(Dataset records)
☆ ☆ ☆

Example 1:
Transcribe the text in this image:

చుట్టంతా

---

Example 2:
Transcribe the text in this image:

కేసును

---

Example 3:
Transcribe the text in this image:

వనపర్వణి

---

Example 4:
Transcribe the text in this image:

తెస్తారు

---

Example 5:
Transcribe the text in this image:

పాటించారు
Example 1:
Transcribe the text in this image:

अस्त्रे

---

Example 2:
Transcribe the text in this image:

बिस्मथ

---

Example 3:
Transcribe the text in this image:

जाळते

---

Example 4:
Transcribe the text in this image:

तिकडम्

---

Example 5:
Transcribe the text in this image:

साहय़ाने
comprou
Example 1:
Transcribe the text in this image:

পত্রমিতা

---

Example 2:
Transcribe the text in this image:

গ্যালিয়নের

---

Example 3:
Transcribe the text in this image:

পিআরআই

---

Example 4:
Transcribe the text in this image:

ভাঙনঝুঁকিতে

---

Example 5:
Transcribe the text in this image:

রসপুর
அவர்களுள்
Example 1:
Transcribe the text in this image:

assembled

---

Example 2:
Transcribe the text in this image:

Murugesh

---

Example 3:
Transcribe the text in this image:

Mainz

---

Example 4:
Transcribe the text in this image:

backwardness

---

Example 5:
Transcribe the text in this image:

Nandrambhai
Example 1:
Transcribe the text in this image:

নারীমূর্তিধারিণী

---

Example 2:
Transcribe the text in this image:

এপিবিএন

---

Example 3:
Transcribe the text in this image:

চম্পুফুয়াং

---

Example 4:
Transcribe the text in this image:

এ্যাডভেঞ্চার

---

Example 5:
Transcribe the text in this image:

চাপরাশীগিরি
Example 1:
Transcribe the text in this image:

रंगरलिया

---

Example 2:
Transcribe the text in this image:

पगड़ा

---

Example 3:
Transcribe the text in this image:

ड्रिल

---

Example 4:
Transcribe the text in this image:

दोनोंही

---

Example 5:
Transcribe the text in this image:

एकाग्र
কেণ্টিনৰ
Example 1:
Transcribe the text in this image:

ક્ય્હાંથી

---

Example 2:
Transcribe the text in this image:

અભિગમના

☆ ☆ ☆

### CHALLENGE
Copy each of the rows above again, keeping every character the same.

### SOLUTION FOR THIS PROBLEM
Example 1:
Transcribe the text in this image:

చుట్టంతా

---

Example 2:
Transcribe the text in this image:

కేసును

---

Example 3:
Transcribe the text in this image:

వనపర్వణి

---

Example 4:
Transcribe the text in this image:

తెస్తారు

---

Example 5:
Transcribe the text in this image:

పాటించారు
Example 1:
Transcribe the text in this image:

अस्त्रे

---

Example 2:
Transcribe the text in this image:

बिस्मथ

---

Example 3:
Transcribe the text in this image:

जाळते

---

Example 4:
Transcribe the text in this image:

तिकडम्

---

Example 5:
Transcribe the text in this image:

साहय़ाने
comprou
Example 1:
Transcribe the text in this image:

পত্রমিতা

---

Example 2:
Transcribe the text in this image:

গ্যালিয়নের

---

Example 3:
Transcribe the text in this image:

পিআরআই

---

Example 4:
Transcribe the text in this image:

ভাঙনঝুঁকিতে

---

Example 5:
Transcribe the text in this image:

রসপুর
அவர்களுள்
Example 1:
Transcribe the text in this image:

assembled

---

Example 2:
Transcribe the text in this image:

Murugesh

---

Example 3:
Transcribe the text in this image:

Mainz

---

Example 4:
Transcribe the text in this image:

backwardness

---

Example 5:
Transcribe the text in this image:

Nandrambhai
Example 1:
Transcribe the text in this image:

নারীমূর্তিধারিণী

---

Example 2:
Transcribe the text in this image:

এপিবিএন

---

Example 3:
Transcribe the text in this image:

চম্পুফুয়াং

---

Example 4:
Transcribe the text in this image:

এ্যাডভেঞ্চার

---

Example 5:
Transcribe the text in this image:

চাপরাশীগিরি
Example 1:
Transcribe the text in this image:

रंगरलिया

---

Example 2:
Transcribe the text in this image:

पगड़ा

---

Example 3:
Transcribe the text in this image:

ड्रिल

---

Example 4:
Transcribe the text in this image:

दोनोंही

---

Example 5:
Transcribe the text in this image:

एकाग्र
কেণ্টিনৰ
Example 1:
Transcribe the text in this image:

ક્ય્હાંથી

---

Example 2:
Transcribe the text in this image:

અભિગમના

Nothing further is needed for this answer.